- **Items from a data source**
#####

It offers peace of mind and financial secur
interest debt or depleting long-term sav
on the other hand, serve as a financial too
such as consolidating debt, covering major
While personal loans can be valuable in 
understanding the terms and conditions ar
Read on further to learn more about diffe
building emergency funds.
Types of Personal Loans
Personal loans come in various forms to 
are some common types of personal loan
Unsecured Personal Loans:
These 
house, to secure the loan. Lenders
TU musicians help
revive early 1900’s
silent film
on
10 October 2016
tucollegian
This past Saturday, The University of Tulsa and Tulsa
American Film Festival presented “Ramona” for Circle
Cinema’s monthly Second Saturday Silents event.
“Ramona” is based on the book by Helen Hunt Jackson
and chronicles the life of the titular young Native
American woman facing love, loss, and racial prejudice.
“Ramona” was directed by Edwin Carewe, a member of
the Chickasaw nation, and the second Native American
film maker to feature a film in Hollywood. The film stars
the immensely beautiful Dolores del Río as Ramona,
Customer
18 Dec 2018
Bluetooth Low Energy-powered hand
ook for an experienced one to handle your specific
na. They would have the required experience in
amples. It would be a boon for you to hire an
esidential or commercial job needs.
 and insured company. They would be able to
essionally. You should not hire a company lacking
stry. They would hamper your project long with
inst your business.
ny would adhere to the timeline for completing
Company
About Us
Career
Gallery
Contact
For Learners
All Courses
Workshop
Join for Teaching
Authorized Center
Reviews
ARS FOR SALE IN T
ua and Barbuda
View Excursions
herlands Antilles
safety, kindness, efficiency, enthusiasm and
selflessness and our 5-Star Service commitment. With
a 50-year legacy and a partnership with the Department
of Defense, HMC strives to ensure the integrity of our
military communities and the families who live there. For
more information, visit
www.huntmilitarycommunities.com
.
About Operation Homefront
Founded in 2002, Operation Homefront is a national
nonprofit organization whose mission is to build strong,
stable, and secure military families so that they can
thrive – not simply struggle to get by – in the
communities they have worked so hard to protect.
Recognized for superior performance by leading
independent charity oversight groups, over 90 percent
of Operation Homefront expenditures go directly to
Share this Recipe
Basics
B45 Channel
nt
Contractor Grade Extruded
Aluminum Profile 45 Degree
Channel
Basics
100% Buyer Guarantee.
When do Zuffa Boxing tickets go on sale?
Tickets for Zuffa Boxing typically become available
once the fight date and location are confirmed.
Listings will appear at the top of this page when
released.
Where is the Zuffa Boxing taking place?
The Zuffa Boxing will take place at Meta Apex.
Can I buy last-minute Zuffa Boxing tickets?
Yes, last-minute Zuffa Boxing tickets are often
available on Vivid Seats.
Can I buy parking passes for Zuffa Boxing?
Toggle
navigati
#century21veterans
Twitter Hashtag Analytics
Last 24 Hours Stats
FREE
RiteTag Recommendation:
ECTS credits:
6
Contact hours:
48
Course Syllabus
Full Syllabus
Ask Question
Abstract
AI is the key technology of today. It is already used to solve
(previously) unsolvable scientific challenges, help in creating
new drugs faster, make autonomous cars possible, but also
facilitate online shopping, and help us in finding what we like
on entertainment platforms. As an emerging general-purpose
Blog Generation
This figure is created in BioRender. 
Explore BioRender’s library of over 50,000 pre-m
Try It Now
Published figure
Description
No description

#####

- **ACTION ITEM**
Show all lines in the entries above where the string "American" appears.

- **TASK SOLUTION**
American Film Festival presented “Ramona” for Circle
American woman facing love, loss, and racial prejudice.
the Chickasaw nation, and the second Native American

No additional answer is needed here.